A bill in New York with powerful sponsors — State Sen. Rachel May (D-Syracuse) and Assemb. Phil Steck (D-Schenectady) — would outlaw that practice. The proposed trapped-at-work act prohibits “reimbursement clauses or promissory notes as a condition of employment.” The bill is active for the current legislation session scheduled to end Thursday.
The bill doesn’t affect fields with “true training that must be paid for” or under other more traditional and fair uses of the practice such as those negotiated in labor contracts.
Training reimbursement agreements are becoming more common, said Jonathan F. Harris, a professor at the Loyola Law School of Los Angeles who has studied the practice. “Especially over the last five years, these have really trickled down to all levels of the economy.”
Harris said researchers estimate that major companies that employ more than a third of all private-sector workers rely on such agreements.
“These are workers who literally cannot afford to leave their job. It brings up constitutional issues,” Harris said. “Advocates have called it debt bondage and indentured servitude, which brings up constitutional concerns.”

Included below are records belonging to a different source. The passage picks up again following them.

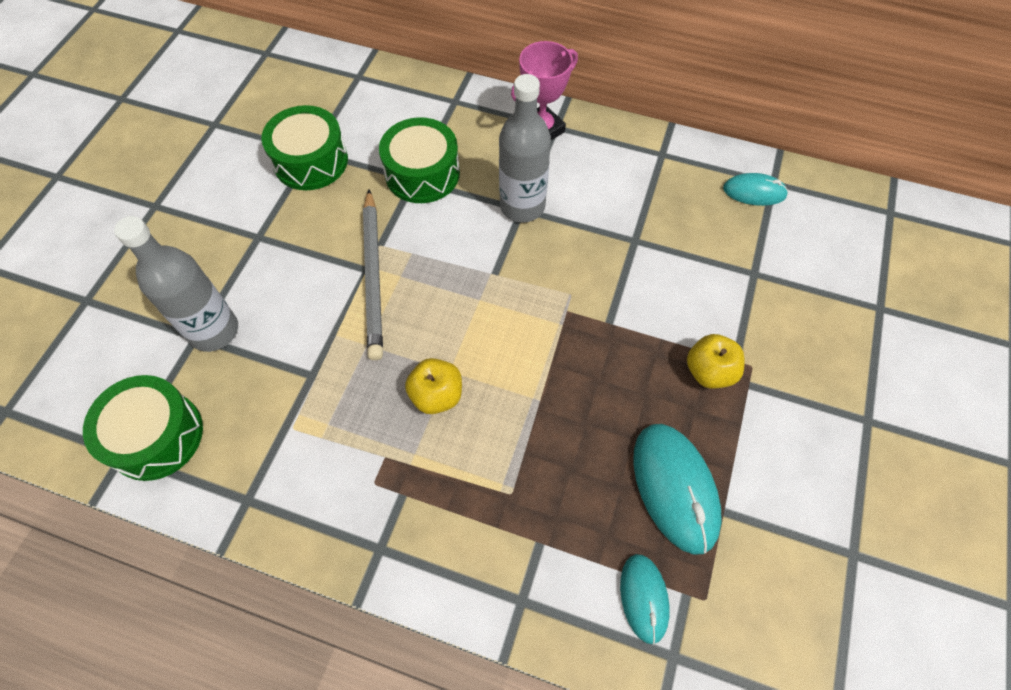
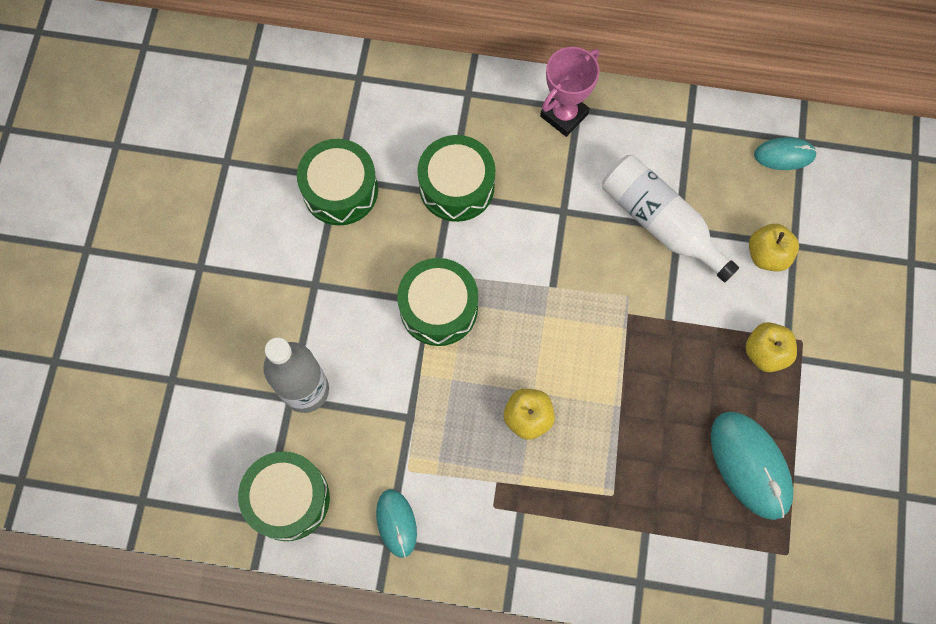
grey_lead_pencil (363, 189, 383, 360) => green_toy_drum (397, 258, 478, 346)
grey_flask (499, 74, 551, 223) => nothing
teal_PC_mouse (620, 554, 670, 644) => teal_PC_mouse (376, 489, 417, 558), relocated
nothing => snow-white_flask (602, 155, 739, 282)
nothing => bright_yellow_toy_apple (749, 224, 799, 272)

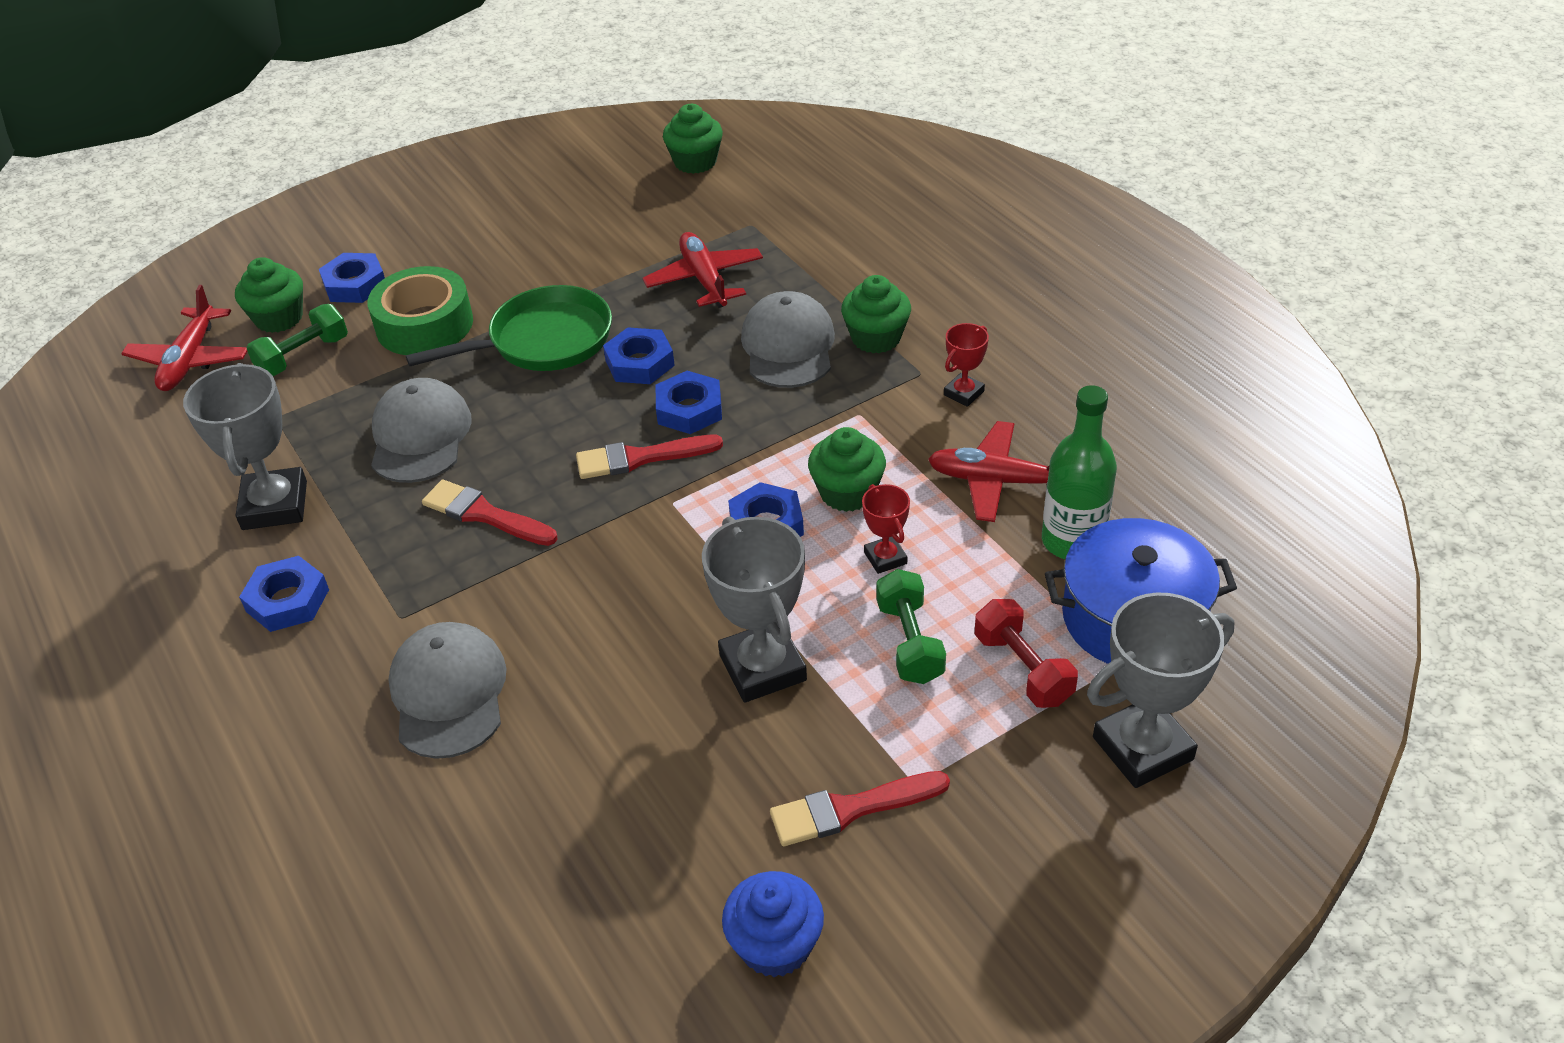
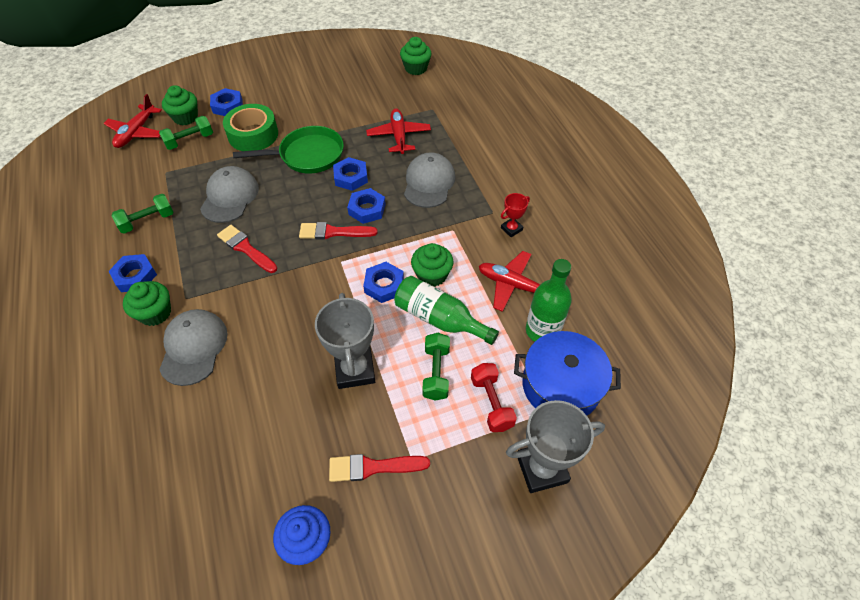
grey_award_cup (183, 363, 307, 530) => green_dumbbell (112, 194, 174, 234)
green_fairy_cake (841, 275, 911, 353) => green_fairy_cake (123, 281, 171, 326), relocated
crimson_award_cup (862, 484, 910, 574) => green_flask (394, 276, 499, 345)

“I’m excited about the New York legislation,” Harris said. “I think it could make a big difference.”
Steck said he pursued the bill because of the experience of Trish D’Allaird of Niskayuna.
D’Allaird told Newsday she took a 20-hour-per-week job that paid slightly over minimum wage plus commissions “just for the fun of it.” She took a class on eyelash extensions from the company and, with some concern, signed the agreement to work there.
“What’s a year?” she said she figured. “It’s just for the fun of it.”
But she quit in 2022 after four months over what she called poor working conditions. Now she is being sued by the company for $5,000 in training costs. She said her lawyer advised her not to identify the company.
“I can understand, as an employer, putting something like this in place to protect them and get employees to stay longer. But if they need to put these things in place to force them to work, that’s not healthy,” she said. “It is not OK for someone to force you into a job.”
Steck said he sees a pattern.
“I think what we’ve seen all over is a return of very abusive employment practices as labor law has gotten whittled away by more conservative judges,” Steck said. “We are starting to see employers taking more advantage of employees.”
“There may be a case for someone making a huge amount of money, but for an average person, these are really abusive,” he said. If the bill isn’t passed this week, he added, it will be a priority for him in the 2024 session beginning in January.
May didn’t respond to a request for comment.
Business groups in Albany, Manhattan and on Long Island said they were unfamiliar with the practice and the bill. They had no comment.
The federal Consumer Financial Protection Bureau is in the midst of an inquiry.
“The labor market operates at its best when workers are able to move freely within it,” said Rohit Chopra, director of the federal agency. “Our inquiry is about studying the effects of an emerging form of debt that may have the potential to trap employees in place.”
Meanwhile, Harris said laws haven’t caught up to the practice.
“It has a chilling effect,” Harris said. “For every one case you see, you can bet there are thousands of other workers who are working under the presumption that the TRAP is going to be enforceable, and so they can’t quit … If it’s about retaining workers, there are other ways to do that, like making the workplace more hospitable or paying them more.”
Correction: Researchers estimate that major companies that employ more than a third of all private-sector workers rely on agreements requiring workers to pay for training if they leave the job within a certain period, according to Jonathan F. Harris, a professor at the Loyola Law School of Los Angeles. A previous version of this story misstated the number of employees covered by such agreements.’